### ASSIGNMENT
Your answer should be every line below that includes the word "will".

Saved data entries:

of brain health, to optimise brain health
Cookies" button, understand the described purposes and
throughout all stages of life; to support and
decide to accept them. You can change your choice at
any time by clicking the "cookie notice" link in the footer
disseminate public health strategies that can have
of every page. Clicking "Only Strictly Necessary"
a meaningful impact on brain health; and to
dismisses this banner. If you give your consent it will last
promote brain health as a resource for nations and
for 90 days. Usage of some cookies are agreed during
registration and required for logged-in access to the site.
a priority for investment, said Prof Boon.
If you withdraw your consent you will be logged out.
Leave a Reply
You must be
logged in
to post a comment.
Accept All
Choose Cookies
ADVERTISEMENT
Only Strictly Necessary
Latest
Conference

### EXERCISE ANSWER
dismisses this banner. If you give your consent it will last
If you withdraw your consent you will be logged out.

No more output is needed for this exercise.